Führe die Predigt über das Sterben im Glauben weiter, und zwar direkt im Anschluss an ihren letzten Satz.

- TEXTAUSZUG:
========================================================================

Gel. Fr.: Wenige Stunden vor ihrem Heimgang stand ich an ihrem Bette, und da hat sie es ausgesprochen:
Ihm hab ich mich ergeben
Zu streben und zu leben,
So wie Er mir's gebeut.
Er sei heut oder morgen
Dafür laß ich Ihn sorgen,
Es weiß die beste Stund und Zeit.
Wenn's an's Sterben geht da ändern sich bei Manchen die Anschauung an und Stimmungen; da kann nicht jedes einem Ruf von oben freudig folgen, nicht jedes mit getrostem Herzen sprechen: "Ihm hab ich mich ergeben," u. s. w. Dazu muß man die Gewißheit im Herzen tragen, daß man bei dem Herrn in Gnaden steht, und durch das Blut seines Sohnes Vergebung gefunden hat, und versöhnt ist mit Gott.
"Lasset mich ziehen, daß ich zu meinem Herrn komme" — zu dem Herrn der mich Gott erkaufte durch sein Blut, — der mein Heiland ist. Zu dem Herrn, der die Pfunde nach seinem Wohlgefassen austheilt, aber jedem zuruft: Thue Rechnung von deinem Haushalt! Zu dem Herrn, vor dessen heiligen Augen wir allesammt des Ruhmes mangeln und große Schuldner sind, der aber um seines lieben Sohnes willen Gnade für Recht ergeben lassen will dem, den er treu erfunden hat.
Zu dem Herrn, der hienieden einen jeden, nicht nur einmal sondern wie vielmal schon, zu dem großen Gastmahl im Himmel hat laden lassen, der aber auch verlangt, daß wir im rechten hochzeitlichen Kleide dazu erscheinen. Zu dem Herrn, der uns von Mutterleib und Kindesbeinen an, unzählig viel zu gut bis hieher hat gethan, der aber auch will, daß wir mit kindlichem Herzen zu ihm sprechen können: Abba, lieber Vater!

========================================================================

- BEREITGESTELLTE ANGABEN:
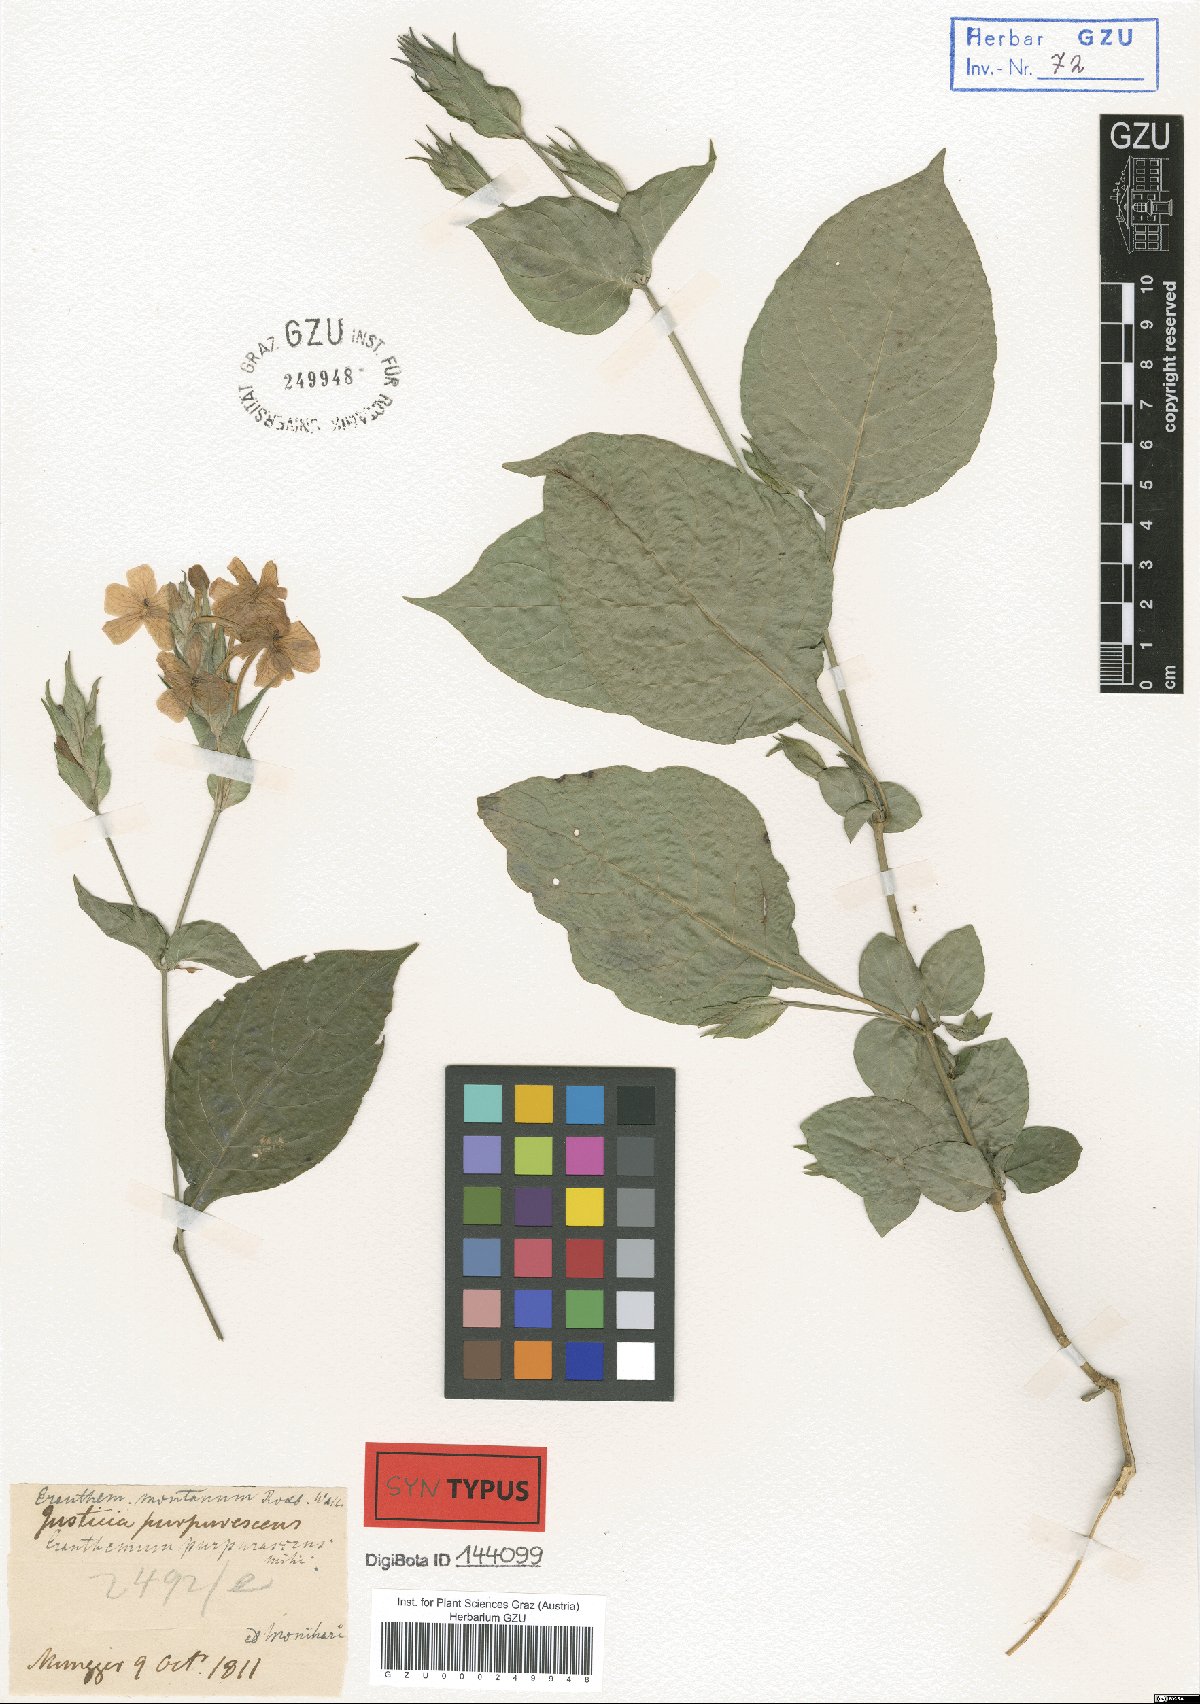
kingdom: Plantae
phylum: Tracheophyta
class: Magnoliopsida
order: Lamiales
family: Acanthaceae
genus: Eranthemum
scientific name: Eranthemum purpurascens
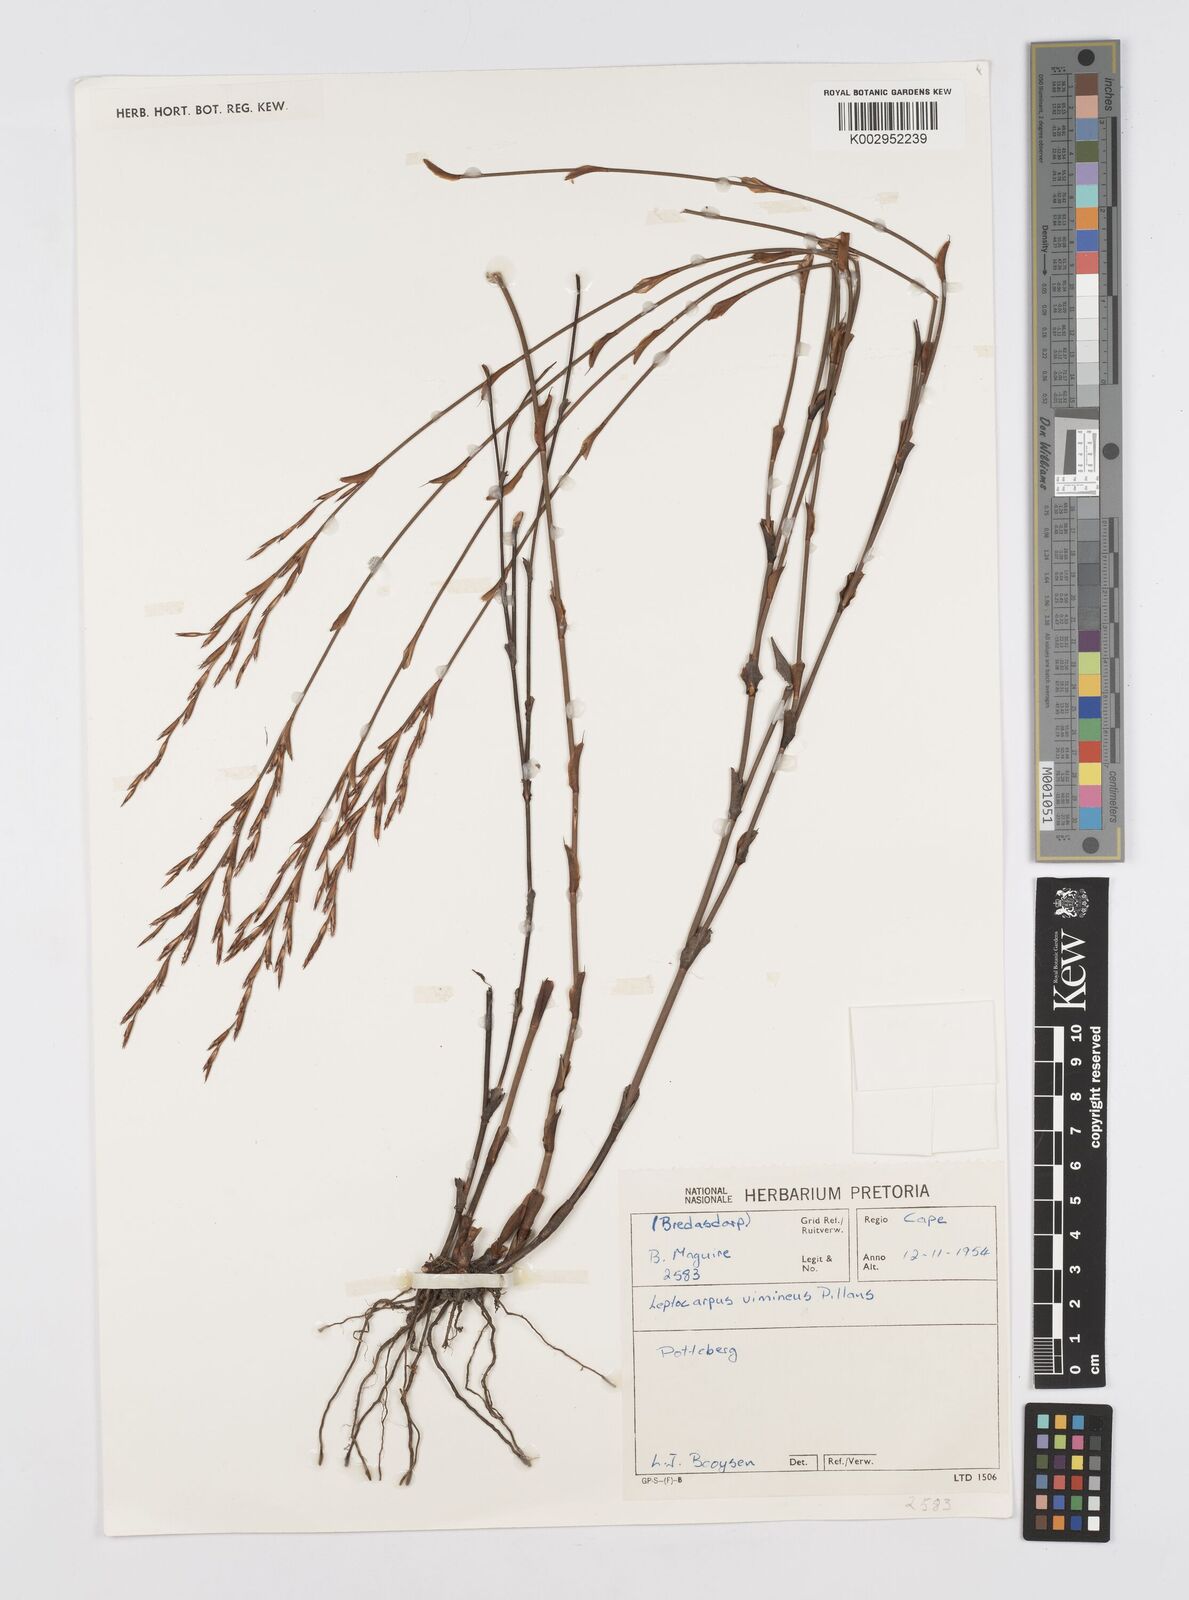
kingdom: Plantae
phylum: Tracheophyta
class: Liliopsida
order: Poales
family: Restionaceae
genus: Restio
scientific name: Restio vimineus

========================================================================

- ANTWORT:
Er, der Herr, höre es, wenn wir seine Gnaden preisen; höre es, wenn wir demüthig bekennen. Er hat Gnade gegeben zu der irdischen Wallfahrt unsrer vollendeten Schwester! Dank sei Ihm dafür. Dank und Preis auch für ihre sanfte Auflösung von dem Leibe dieses Todes. Er wird ihr auch ein freundlicher Heiland sein in Ewigkeit; deß trösten wir uns im Glauben an seine Liebe und Barmherzigkeit.
Er wolle Gnade geben auch ihren trauernden Kindern u. Anverwandten; Gnaden auch denen im fernen Lande, die nicht mit uns ihr die letzte Ehre erweisen konnten. Gnade, daß ihr Muttersegen auf allen ruhe, uns die das Beste immer mehr erreichen, nämlich zu wachsen in der Gnade und Erkenntniß Jesu Christi, damit auch sie am Ende ihres Lebens preisend und dankend rühmen können: "Haltet, mich nicht auf denn der Herr hat Gnade gegeben zu meiner Reise. Lasset mich ziehen, daß ich zu meinem Herrn komme.
Amen.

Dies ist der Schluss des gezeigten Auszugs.